Imagine we have a model in the sklearn pipeline:
# pipeline for numerical data
num_preprocessing = Pipeline([('num_imputer', SimpleImputer(strategy='mean')), # imputing with mean
('minmaxscaler', MinMaxScaler())]) # scaling
# pipeline for categorical data
cat_preprocessing = Pipeline([('cat_imputer', SimpleImputer(strategy='constant', fill_value='missing')), # filling missing values
('onehot', OneHotEncoder(drop='first', handle_unknown='ignore'))]) # One Hot Encoding
# preprocessor - combining pipelines
preprocessor = ColumnTransformer([
('numerical', num_preprocessing, num_cols),
('categorical', cat_preprocessing, cat_cols)
])
We optimize the hyperparameters with Optuna (It's a CatBoost model but the topic is related to any algorithmns that use early stopping):
# initial params
cb_ini_params = {'learning_rate': 0.07971583985000945,
'depth': 8,
'verbose': False,
'boosting_type': 'Plain',
'n_estimators': 10,
'bootstrap_type': 'MVS',
'colsample_bylevel': 0.09968684497419562,
'objective': 'Logloss'}
def objective(trial):
# parameters
params = {
'objective': trial.suggest_categorical('objective', ['Logloss', 'CrossEntropy']),
'colsample_bylevel': trial.suggest_float('colsample_bylevel', 0.01, 0.1),
'depth': trial.suggest_int('depth', 1, 10),
'learning_rate': trial.suggest_loguniform('learning_rate', 1e-5, 1e-1),
'boosting_type': trial.suggest_categorical('boosting_type', ['Ordered', 'Plain']),
'n_estimators': trial.suggest_int('n_estimators', 10, 1000),
'bootstrap_type': trial.suggest_categorical(
'bootstrap_type', ['Bayesian', 'Bernoulli', 'MVS']
),
'used_ram_limit': '32gb',
}
if params['bootstrap_type'] == 'Bayesian':
params['bagging_temperature'] = trial.suggest_float('bagging_temperature', 0, 10)

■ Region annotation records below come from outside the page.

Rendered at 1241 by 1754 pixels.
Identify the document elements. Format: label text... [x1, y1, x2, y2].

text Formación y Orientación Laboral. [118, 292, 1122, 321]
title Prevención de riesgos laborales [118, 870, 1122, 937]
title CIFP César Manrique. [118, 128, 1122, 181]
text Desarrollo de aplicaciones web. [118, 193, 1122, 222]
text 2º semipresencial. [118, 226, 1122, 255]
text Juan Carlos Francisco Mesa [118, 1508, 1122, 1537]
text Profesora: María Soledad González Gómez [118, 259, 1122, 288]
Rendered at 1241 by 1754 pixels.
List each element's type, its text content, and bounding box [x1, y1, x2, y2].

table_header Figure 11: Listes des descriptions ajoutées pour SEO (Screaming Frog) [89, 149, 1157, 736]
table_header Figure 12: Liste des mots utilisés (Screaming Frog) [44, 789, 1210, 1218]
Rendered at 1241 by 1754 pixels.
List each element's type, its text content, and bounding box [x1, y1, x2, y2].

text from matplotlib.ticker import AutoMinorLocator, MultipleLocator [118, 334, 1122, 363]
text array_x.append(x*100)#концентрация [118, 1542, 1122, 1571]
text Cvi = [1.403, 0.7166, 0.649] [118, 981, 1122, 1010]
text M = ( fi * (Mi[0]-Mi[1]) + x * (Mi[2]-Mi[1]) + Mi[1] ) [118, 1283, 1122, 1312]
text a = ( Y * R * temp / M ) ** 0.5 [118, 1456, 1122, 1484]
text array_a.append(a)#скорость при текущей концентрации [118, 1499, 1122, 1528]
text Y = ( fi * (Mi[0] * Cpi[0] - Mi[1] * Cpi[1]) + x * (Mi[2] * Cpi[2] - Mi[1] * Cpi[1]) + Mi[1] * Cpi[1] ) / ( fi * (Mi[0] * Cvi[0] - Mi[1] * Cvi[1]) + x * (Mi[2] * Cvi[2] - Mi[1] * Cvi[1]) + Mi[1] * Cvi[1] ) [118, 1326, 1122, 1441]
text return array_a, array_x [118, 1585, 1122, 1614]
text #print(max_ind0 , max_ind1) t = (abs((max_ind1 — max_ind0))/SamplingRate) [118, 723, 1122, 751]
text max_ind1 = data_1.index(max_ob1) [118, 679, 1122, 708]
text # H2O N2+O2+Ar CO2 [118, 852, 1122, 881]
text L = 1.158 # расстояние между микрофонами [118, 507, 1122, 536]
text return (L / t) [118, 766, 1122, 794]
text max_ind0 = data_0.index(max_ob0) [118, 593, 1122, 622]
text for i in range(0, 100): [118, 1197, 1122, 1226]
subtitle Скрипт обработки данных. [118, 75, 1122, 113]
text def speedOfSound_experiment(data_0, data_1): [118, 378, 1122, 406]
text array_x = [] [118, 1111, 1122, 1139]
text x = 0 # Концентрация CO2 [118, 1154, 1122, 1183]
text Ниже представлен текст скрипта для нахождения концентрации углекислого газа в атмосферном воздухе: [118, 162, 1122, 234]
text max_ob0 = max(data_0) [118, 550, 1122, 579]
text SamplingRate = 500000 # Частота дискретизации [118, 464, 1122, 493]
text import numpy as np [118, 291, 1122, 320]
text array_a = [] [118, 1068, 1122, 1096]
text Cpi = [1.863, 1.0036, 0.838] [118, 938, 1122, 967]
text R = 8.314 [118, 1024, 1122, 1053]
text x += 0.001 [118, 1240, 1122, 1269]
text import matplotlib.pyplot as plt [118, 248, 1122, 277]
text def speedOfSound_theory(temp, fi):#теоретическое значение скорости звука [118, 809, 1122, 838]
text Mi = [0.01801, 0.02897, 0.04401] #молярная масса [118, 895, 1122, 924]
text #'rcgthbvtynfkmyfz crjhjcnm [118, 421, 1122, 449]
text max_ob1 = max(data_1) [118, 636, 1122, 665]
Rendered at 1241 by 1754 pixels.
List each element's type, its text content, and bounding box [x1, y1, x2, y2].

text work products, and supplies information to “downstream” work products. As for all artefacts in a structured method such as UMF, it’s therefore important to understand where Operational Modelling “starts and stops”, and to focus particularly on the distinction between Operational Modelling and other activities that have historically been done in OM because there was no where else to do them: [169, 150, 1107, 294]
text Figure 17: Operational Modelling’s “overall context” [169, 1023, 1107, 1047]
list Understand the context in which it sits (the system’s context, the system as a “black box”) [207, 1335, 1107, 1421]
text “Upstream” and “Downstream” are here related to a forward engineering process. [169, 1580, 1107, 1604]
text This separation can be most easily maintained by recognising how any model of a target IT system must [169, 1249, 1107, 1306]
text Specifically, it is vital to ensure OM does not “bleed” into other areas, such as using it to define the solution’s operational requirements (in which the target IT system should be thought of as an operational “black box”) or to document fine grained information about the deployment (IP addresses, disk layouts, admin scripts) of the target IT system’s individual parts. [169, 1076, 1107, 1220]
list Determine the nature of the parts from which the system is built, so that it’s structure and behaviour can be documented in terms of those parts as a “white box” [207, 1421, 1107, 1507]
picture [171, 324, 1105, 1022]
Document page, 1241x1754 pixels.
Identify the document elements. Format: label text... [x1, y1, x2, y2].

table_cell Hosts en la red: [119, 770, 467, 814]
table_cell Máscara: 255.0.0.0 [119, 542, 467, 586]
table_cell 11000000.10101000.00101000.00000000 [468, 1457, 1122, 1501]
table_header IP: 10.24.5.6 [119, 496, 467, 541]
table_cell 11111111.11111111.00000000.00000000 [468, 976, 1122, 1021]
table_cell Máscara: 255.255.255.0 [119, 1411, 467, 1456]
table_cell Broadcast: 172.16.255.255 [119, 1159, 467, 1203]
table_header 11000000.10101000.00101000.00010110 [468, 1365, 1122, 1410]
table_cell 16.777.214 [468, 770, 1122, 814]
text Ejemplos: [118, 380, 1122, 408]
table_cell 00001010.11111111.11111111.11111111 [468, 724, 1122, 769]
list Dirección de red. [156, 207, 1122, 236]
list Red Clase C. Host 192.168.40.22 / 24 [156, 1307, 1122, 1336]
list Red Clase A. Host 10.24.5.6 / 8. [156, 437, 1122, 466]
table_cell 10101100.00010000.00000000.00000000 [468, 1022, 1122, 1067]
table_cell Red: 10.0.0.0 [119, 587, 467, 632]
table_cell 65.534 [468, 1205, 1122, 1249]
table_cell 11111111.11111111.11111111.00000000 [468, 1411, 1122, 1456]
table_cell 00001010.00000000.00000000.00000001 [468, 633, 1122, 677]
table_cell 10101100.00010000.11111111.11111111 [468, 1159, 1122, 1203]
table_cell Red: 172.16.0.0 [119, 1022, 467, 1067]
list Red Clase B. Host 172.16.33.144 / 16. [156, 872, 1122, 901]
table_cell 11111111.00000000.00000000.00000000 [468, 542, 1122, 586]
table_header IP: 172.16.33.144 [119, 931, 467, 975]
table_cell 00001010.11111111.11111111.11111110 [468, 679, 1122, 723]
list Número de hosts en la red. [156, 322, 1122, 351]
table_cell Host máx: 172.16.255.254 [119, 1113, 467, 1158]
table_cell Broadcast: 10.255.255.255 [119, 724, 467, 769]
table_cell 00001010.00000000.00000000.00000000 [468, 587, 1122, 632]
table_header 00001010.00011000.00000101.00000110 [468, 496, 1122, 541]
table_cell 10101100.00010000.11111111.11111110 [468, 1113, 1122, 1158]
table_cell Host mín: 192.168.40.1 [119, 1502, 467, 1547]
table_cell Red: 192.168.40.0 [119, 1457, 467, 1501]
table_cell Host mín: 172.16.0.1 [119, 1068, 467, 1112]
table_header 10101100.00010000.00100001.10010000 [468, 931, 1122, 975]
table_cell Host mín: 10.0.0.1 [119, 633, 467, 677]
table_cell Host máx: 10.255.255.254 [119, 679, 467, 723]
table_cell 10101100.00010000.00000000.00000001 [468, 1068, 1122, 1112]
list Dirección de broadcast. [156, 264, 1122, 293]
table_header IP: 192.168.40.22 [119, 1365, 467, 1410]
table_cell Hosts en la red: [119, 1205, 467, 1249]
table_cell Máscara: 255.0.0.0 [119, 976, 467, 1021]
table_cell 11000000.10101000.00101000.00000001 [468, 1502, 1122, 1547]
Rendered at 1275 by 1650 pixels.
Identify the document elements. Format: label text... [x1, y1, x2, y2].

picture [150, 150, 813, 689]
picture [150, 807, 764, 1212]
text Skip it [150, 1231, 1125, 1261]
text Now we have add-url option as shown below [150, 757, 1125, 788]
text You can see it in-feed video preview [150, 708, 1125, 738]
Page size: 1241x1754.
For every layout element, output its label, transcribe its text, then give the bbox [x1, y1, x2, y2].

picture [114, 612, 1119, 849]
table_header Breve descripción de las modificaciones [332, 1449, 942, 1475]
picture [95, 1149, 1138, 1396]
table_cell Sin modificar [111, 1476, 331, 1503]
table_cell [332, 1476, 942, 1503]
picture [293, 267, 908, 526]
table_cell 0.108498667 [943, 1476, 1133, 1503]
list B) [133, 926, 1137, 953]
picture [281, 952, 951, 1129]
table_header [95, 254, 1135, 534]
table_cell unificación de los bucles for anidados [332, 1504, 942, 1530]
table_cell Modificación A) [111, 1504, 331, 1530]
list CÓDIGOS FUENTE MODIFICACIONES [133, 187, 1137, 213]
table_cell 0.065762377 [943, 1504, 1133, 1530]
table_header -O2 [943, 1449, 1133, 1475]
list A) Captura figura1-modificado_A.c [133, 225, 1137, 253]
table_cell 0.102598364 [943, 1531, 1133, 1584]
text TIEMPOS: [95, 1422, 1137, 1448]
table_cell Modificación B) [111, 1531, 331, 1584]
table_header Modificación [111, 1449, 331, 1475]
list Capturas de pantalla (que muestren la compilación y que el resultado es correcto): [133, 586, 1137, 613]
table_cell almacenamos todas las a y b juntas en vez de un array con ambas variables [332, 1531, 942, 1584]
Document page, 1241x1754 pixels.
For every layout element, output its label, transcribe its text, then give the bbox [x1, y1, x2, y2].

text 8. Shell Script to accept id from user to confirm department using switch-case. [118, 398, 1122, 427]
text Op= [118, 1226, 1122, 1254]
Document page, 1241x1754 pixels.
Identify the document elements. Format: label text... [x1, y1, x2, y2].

elif params['bootstrap_type'] == 'Bernoulli':
params['subsample'] = trial.suggest_float('subsample', 0.1, 1)
# model
clf_pipe = Pipeline([('preprocessor', preprocessor),
('smote', SMOTE(random_state=42)),
('clf', CatBoostClassifier(**params))])
# cv
cv = StratifiedKFold(n_splits=10, shuffle=True, random_state=42)
# function
return cross_val_score(clf_pipe, X_train, y_train, n_jobs=-1, cv=cv, scoring='accuracy').mean()
study = optuna.create_study(direction='maximize')
study.enqueue_trial(cb_ini_params)
study.optimize(objective, n_trials=100)
As we use the Pipeline we need to adjust the X_test dataset:
# numeric labels
nums = log_clf.named_steps['preprocessor'].transformers_[0][2]
# categorical labels
cats = log_clf.named_steps['preprocessor'].transformers_[1][1]['onehot'].get_feature_names_out(cat_cols).tolist()
# labels
feats = nums + cats
# transformed X_test
X_test_transformed = pd.DataFrame(cb_clf.named_steps['preprocessor'].transform(X_test), columns=feats)
In order to avoid overfitting, we now use the eval_set to find the best iteration:
cb_clf_fit = cb_clf.fit(X_train, y_train, clf__plot=True, clf__eval_set=(X_test_transformed, y_test))
And get:
My question is... what next? What is the proper way to train the final model incorporating the information from the best iteration? Should I just run:
final_cb = cb_clf.fit(X, y, clf__early_stopping_rounds=256)
Then save final_cb to pkl and use it in production as a final model? Or should I pass 256 to 'n_estimators' parameter?